Putin Announces Working Group on EADS
09/24/2006
COMPIEGNE, France (AP) - France, Germany and Russia will form a working group to study Moscow’s role in EADS, the company that runs Airbus, Russia’s president said Saturday.
Vladimir Putin sought to ease mounting European concerns about Russia’s growing economic ambitions, including the recent purchase of a 5 percent stake of the French- and German-owned EADS by a Russian state-controlled bank.
“I can give you all assurances that it is not a sign of aggression,” Putin told reporters after a summit northwest of Paris with President Jacques Chirac and German Chancellor Angela Merkel.
Putin said Russia would not use Vneshtorgbank’s share to “change anything in any way” at European Aeronautic Defence and Space Co., and that the bank would not seek to boost its interest in the company without agreement from its French and German partners.

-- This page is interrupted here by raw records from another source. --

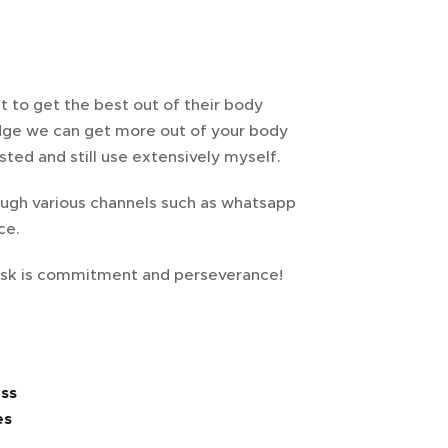
 to get the best out of their body
ge we can get more out of your body
ted and still use extensively myself.
rough various channels such as whatsapp
ice.
I ask is commitment and perseverance!
ss
es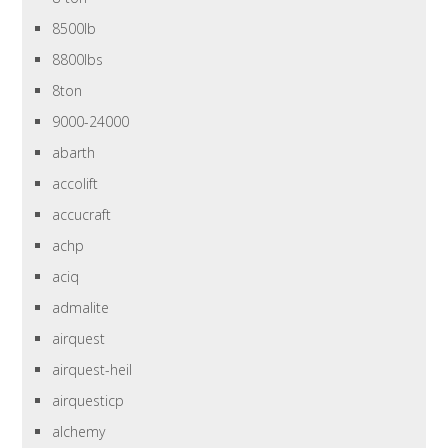
8500lb
8800lbs
8ton
9000-24000
abarth
accolift
accucraft
achp
aciq
admalite
airquest
airquest-heil
airquesticp
alchemy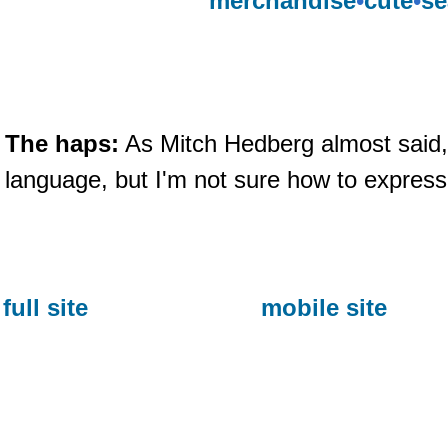
merchandise
•
cute
•
se
The haps:
As Mitch Hedberg almost said, 
language, but I'm not sure how to express 
full site
mobile site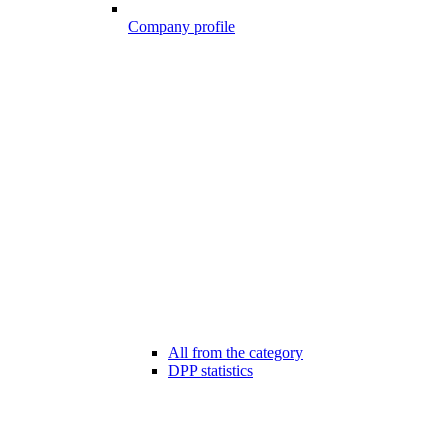
Company profile
All from the category
DPP statistics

In any case, EADS says any shareholder would be unable to buy its way on the board because of the company’s unusual shareholder pact that requires permission from key owners Lagardere SCA, a French media and defense company, and German automaker DaimlerChrysler AG. (DCX)
Chirac and Merkel did not make any comment about the new working group, or specifically address the Russian stake in EADS.
The working group appeared to be a face-saving move for Russia, one that leaves the door open for more Russian participation in the European company without requiring either side to make decisions yet.
Putin called the Vneshtorgbank purchase “a game of the financial markets,” saying the bank took advantage of EADS’ lower share price due to delays to the superjumbo A380 and a management shake-up.
EADS said earlier this month that it was in high-level discussions on possible new joint investments and aircraft programs with Russian aerospace companies. But EADS also made it clear the investment by Vneshtorgbank would not lead to an increased Russian role within the company itself.
Putin said Vneshtorgbank may hand its share to a new umbrella company for Russia’s aircraft industry, United Aircraft Building Corporation - but only if EADS agrees.
“If we do this, we must agree on the rules of the game,” he said. Otherwise, he insisted Vneshtorgbank would keep its stake as a financial investment.
Vneshtorgbank serves as the international financing arm for Russian industry, and analysts had said its EADS investment is likely to be linked to painful restructuring already under way across Russia’s aeronautical sector - and possibly aimed at securing a bigger share of Airbus work for Russian companies.
Outsourcing more manufacturing to emerging economies could help Airbus in its search for cost cuts to defend its profitability against the weaker U.S. dollar, the currency in which its planes are priced.
Airbus already operates its own engineering facilities in Russia. Russia’s aircraft makers converting nine of the country’s 12 plane assembly plants into component makers.
EADS last year purchased 10 percent of Irkut, one of the makers of Sukhoi fighters.